CANNES FILM REVIEW: Jennifer Lynch’s ‘Surveillance’

surveillance x650By Ray Bennett

CANNES – Jennifer Lynch’s morbid thriller “Surveillance” begins with masked intruders killing people and the slaughter never stops. It’s been 15 years since David Lynch’s daughter gave the world “Boxing Helena,” but she hasn’t lost her interest in minds that are seriously demented.

Somewhere in the desert, two flamboyantly reckless killers are leaving a trail of death including that of a local police office. His colleagues are not best pleased when two assured FBI agents show up to interview three witnesses to the most recent carnage.

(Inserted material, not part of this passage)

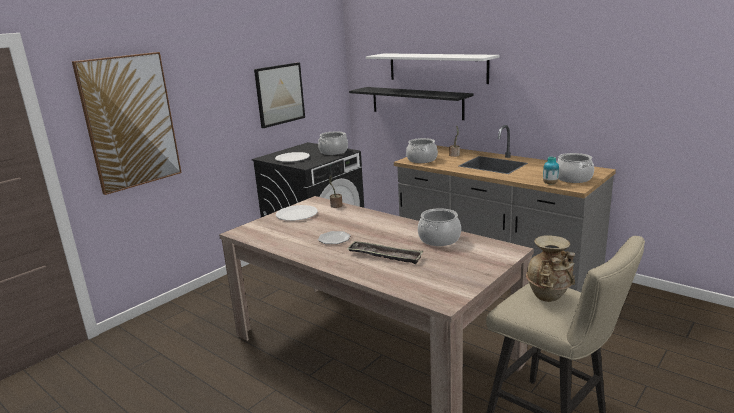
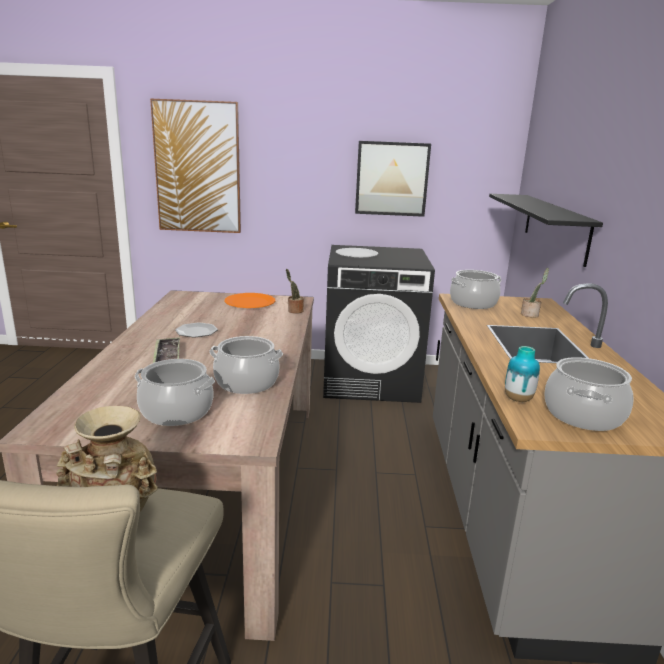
camera: 50 degrees right, 0 degrees up
white plate [276,205,318,221] -> orange plate [225,293,275,308]
cooking pot [318,131,348,155] -> cooking pot moved to [135,359,215,426]
white shelf [366,53,499,84] -> none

With a high splatter quotient and many scenes of deviant humiliation, the film will have its fans even if the eventual twist hardly comes as a surprise and probably isn’t meant to. “Surveillance” will please the B-movie crowd in theaters and on into the ancillaries.

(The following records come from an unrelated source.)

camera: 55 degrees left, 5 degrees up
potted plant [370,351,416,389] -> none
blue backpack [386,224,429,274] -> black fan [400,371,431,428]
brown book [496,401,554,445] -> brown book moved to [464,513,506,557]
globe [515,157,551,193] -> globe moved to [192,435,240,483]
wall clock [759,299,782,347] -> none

Police Captain Billings (Michael Ironside) and his men are not happy at all when FBI Agents Elizabeth Anderson (Julia Ormond) and Sam Hallaway (Bill Pullman, pictured with Ormond) arrive to take over a case they are keen to solve. It doesn’t help that for all their professionalism the two feds appear to be very tightly wound.

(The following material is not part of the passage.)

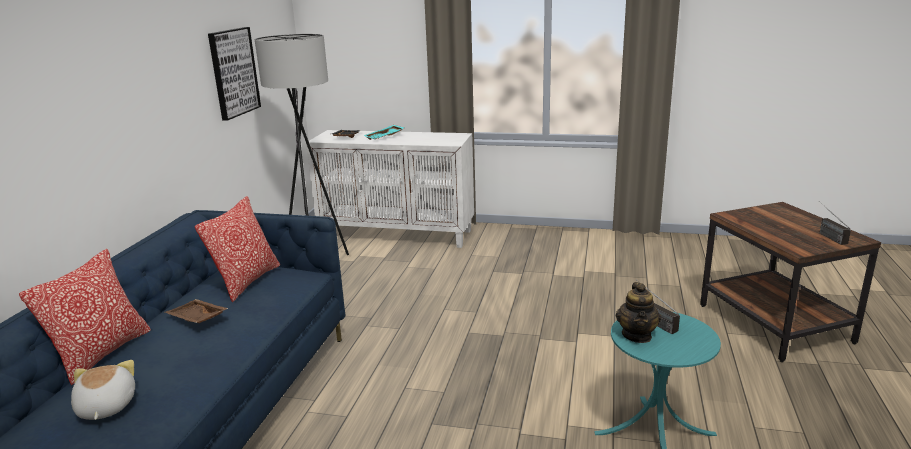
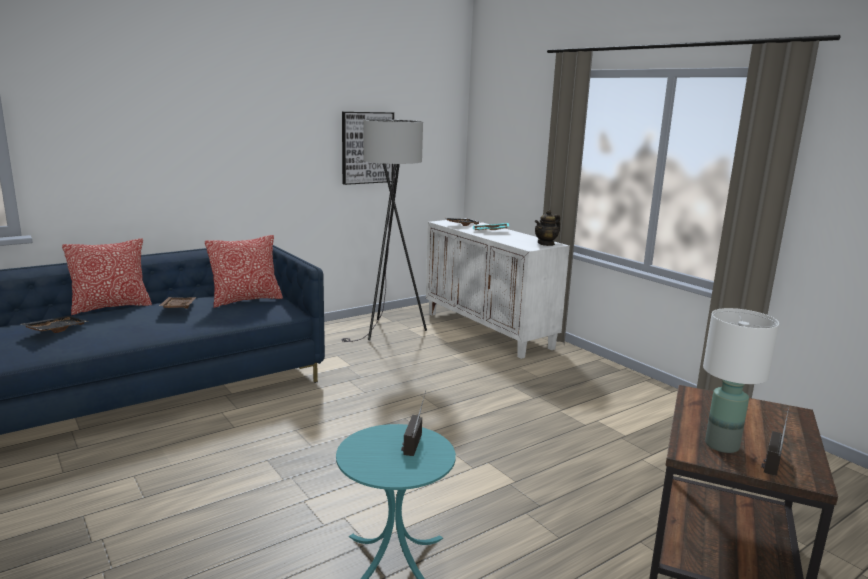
camera: 40 degrees right, 5 degrees down
plush toy [71,360,135,420] -> black tray [21,316,89,333]
teapot [616,282,661,343] -> teapot moved to [535,210,560,246]
none -> white table lamp [703,308,779,453]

Hallaway separates the three witnesses — a female druggie (Pell James), a little girl (Ryan Simpkins) and a wounded police officer (co-scripter and producer Kent Harper) — and watches them via camera as they relate the horrific incident on a deserted road in which five people were slain.

Each has a different take on what transpired but the agents have reason to believe which ones are lying as the story unfolds in flashbacks.

The film looks great with cinematographer Peter Wunstorf using different stock and inventive angles to good effect while Todd Bryanton’s score helps maintain a constant undercurrent of dread. Lynch fills the screen with elements that some viewers of the film will want to go back to watch more than once, although not this one.

Venue: Festival de Cannes, Out of Competition; Cast: Julia Ormond, Bill Pullman, Pell James, Ryan Simpkins, Kent Harper, Michael Ironside; Director: Jennifer Lynch; Screenwriters: Jennifer Lynch, Kent Harper; Director of photography: Peter Wunstorf; Production designer Sara McCudden; Music: Todd Bryanton; Costume designer: Cathy McComb; Editor: Daryl K. Davis; Producers: Kent Harper, Marco Mehlitz, David Michaels, Stephen Onda; Executive producers: Gary Hamilton, Harrison Kordestani, David Lynch; No MPAA rating; running time, 98 mins.

This review appeared in The Hollywood Reporter.